***** Quoted passage *****
Netherlands proposes 95% emissions cut by 2050 in draft climate law

Under proposals backed by seven political parties across the spectrum, the Netherlands could set one of the most ambitious carbon targets in the world

A coalition of seven Dutch political parties made the proposal (Photo: Markus Bernet)


The Netherlands could set one of the world’s most ambitious climate laws, under a draft presented to parliament on Wednesday.

The proposal is backed by seven political parties, who between them hold 113 of 150 seats in the Dutch parliament. There will be opportunities for lawmakers to amend the text before it is finalised, likely in 2019.

It would set a 49% greenhouse gas emission reduction target by 2030 compared to 1990 levels and a 95% cut by 2050, with a carbon neutral electricity system.

“The Dutch climate law is groundbreaking for the Netherlands,” said Jesse Klaver, leader of the Green Party. “Today seven parties, with a wide range of political ideologies, agreed on a Dutch climate law, currently the most ambitious climate law in the world.”

Other features include the establishment of an annual “climate day”, when the ministry of energy and climate will give a progress update on achieving the climate targets. From 2019, successive future Dutch governments will be obliged to present updated climate plans every five years.

The targets are based on a 2017 report by the country’s national environment agency. The report warned current and proposed policies in the EU and the Netherlands “will not lead to reductions consistent with the Paris Agreement’s climate objectives”.

Report: Half of member states back stronger EU climate action

Climate change has not always been the country’s top political priority. In 2015, campaign group Urgenda and almost 900 citizens successfully sued the government in the Hague district court for a stronger national 2020 emissions target, subject to an ongoing appeal.
*****
Assignment A: List every distinct year mentioned in the article on the Dutch climate law, once each, in the order each first appears.
Assignment B: Continue the article on the Dutch climate law from the point where it stops.
***** Source information *****
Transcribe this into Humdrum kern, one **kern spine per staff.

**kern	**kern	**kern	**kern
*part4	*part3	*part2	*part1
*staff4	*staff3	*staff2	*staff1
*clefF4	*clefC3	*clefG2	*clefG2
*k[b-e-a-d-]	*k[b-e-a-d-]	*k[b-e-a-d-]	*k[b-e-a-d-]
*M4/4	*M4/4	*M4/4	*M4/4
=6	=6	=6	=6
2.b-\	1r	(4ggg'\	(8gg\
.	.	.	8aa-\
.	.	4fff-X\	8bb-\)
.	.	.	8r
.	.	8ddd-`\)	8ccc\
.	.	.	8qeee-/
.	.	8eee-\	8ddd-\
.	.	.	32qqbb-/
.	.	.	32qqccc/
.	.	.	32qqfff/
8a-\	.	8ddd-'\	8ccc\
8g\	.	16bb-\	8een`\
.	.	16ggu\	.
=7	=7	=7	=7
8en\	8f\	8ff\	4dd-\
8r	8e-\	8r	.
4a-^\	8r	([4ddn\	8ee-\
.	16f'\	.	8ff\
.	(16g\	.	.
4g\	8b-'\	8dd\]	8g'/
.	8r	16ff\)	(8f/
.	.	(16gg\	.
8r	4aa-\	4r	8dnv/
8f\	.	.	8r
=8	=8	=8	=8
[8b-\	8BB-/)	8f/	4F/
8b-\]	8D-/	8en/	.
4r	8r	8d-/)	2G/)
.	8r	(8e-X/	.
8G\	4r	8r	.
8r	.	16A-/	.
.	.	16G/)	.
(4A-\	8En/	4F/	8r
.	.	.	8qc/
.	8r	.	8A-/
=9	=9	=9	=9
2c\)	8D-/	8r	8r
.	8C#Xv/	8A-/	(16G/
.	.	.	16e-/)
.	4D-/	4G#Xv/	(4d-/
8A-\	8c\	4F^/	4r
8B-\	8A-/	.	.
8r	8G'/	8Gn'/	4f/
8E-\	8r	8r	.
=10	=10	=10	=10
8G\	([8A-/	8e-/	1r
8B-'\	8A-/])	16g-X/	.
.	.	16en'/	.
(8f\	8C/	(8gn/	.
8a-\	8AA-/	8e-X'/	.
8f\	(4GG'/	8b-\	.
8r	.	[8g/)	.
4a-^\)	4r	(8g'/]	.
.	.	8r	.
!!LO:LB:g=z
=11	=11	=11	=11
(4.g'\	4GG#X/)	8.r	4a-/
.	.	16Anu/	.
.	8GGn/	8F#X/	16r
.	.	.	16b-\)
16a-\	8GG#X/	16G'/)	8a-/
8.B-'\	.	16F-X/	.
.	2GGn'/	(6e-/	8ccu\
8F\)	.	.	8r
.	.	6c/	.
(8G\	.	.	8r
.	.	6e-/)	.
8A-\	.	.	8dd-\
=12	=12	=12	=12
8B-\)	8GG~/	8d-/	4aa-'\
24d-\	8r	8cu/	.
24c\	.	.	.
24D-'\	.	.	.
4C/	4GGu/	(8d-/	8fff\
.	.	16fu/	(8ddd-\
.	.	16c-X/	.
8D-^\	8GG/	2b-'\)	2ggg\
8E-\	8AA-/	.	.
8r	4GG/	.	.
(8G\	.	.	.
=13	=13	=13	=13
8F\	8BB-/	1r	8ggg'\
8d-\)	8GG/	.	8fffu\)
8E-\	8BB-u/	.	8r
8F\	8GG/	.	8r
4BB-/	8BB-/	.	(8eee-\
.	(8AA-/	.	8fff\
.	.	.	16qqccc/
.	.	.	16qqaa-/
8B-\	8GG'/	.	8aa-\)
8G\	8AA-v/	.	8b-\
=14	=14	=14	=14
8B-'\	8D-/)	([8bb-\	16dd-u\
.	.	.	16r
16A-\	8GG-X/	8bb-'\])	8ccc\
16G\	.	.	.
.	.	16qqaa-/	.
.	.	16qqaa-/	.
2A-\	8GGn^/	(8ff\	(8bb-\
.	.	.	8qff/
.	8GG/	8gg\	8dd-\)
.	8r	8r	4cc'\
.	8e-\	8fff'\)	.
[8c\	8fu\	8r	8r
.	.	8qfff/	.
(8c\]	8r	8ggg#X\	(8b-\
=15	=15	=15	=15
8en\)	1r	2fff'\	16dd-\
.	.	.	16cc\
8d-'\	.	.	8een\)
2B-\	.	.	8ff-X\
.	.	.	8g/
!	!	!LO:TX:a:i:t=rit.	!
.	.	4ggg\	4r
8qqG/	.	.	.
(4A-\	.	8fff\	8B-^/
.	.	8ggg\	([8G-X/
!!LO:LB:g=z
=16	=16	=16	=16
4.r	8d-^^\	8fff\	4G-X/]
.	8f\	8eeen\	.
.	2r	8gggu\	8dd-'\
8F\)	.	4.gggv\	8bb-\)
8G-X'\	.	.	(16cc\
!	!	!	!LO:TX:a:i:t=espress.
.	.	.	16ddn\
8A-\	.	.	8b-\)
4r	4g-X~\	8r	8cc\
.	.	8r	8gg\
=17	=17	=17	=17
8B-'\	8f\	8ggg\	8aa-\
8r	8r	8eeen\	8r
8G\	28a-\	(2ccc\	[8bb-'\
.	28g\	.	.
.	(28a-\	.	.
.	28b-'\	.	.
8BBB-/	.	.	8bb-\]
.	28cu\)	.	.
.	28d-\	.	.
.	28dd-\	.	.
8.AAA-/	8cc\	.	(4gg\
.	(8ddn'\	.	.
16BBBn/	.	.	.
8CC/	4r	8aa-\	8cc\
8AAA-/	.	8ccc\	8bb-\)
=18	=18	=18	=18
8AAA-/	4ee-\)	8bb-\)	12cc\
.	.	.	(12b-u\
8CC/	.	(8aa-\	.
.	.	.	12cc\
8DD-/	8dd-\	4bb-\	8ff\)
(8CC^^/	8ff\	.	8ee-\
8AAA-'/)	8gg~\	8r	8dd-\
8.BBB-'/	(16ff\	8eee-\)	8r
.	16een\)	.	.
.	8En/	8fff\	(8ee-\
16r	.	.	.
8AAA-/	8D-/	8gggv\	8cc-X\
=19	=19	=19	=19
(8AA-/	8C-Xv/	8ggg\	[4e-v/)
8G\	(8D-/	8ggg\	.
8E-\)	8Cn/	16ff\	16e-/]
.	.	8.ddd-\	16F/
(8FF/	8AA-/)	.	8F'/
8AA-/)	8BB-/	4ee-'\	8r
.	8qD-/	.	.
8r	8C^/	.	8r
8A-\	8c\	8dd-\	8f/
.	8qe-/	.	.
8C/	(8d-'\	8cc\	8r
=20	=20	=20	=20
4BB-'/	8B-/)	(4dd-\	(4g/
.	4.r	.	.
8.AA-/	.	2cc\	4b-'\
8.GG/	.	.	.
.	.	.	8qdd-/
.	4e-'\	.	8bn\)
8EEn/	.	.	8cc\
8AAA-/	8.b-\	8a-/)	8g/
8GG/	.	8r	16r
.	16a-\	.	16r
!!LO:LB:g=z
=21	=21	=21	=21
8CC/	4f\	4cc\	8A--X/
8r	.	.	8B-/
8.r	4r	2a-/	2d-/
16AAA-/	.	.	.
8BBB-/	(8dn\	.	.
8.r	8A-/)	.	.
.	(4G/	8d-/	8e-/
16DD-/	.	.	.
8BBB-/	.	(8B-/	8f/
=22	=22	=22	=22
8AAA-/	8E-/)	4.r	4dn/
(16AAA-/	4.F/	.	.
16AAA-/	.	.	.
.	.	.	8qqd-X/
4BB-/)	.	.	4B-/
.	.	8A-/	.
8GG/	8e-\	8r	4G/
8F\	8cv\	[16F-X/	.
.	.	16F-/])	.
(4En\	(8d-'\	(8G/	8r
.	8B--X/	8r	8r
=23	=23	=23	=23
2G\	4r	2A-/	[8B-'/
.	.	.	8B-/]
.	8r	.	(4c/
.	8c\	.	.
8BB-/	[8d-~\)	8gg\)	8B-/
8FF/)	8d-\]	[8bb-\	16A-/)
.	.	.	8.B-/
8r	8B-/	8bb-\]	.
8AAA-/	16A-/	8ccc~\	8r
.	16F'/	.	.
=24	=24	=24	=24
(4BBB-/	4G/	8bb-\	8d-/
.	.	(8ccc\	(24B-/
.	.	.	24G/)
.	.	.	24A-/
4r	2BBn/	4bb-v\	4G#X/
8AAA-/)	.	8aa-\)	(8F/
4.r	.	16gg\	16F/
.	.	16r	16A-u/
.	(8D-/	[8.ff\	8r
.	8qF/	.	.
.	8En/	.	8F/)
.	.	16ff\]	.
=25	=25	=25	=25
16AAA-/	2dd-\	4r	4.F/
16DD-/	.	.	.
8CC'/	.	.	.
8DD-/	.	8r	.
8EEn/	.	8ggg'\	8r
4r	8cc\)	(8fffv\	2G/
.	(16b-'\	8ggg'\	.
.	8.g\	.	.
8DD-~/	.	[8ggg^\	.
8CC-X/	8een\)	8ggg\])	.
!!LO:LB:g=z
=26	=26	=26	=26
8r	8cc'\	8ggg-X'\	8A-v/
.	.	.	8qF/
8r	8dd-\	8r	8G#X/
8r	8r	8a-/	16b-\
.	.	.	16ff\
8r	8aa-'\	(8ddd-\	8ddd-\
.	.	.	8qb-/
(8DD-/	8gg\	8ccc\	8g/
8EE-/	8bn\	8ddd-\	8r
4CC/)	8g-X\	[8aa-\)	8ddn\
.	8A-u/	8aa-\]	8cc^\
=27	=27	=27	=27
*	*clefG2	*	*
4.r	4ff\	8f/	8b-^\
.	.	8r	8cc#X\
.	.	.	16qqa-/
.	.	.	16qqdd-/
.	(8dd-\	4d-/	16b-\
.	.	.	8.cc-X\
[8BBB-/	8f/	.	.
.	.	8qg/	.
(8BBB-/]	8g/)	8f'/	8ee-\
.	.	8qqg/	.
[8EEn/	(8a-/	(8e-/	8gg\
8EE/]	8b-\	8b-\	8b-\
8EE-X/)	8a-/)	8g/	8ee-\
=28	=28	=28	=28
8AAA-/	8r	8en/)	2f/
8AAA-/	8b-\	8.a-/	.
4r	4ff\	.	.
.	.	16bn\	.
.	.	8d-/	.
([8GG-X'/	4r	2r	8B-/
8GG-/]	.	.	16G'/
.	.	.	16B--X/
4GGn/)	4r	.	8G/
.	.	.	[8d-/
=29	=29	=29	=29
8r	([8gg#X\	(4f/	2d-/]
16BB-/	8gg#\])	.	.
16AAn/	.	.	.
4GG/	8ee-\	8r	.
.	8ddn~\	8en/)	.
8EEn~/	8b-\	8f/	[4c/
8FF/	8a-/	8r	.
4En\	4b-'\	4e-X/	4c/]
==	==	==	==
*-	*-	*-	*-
*****
Response A: 2050, 2019, 2030, 1990, 2017, 2015, 2020

Response B:
Following an election in 2017, however, the governing coalition parties VVD, CDA, D66 and ChristenUnie agreed to phase out coal and lobby for stronger EU action. Opposition parties SP, GroenLinks, and PvdA also support tighter climate targets.

Urgenda’s legal counsel Dennis van Berkel said the proposal was a “largely symbolic act” that “only ensures that a yearly climate debate is organised which reports on the route towards the 2050 target, but which gives very little assurance that real action is taken”.

“Measures such as the establishment of short and medium-term carbon budgets and the legally binding target for 2030, were all deleted from the initial draft,” he added.

For comparison, other countries with legally mandated 2050 emissions cuts include the UK (80%), France (75%), Mexico (50%) and Finland (80%). Sweden and Norway are set to go carbon neutral by 2045 and 2050 respectively, with some of the obligation to be met by international carbon credits.

The Netherlands is among 14 member states calling for the EU to increase its climate pledge in line with efforts to limit global warming to 1.5C. There will be a political moment for countries to signal their commitment to ambition at the Cop24 summit in Katowice, Poland, this December.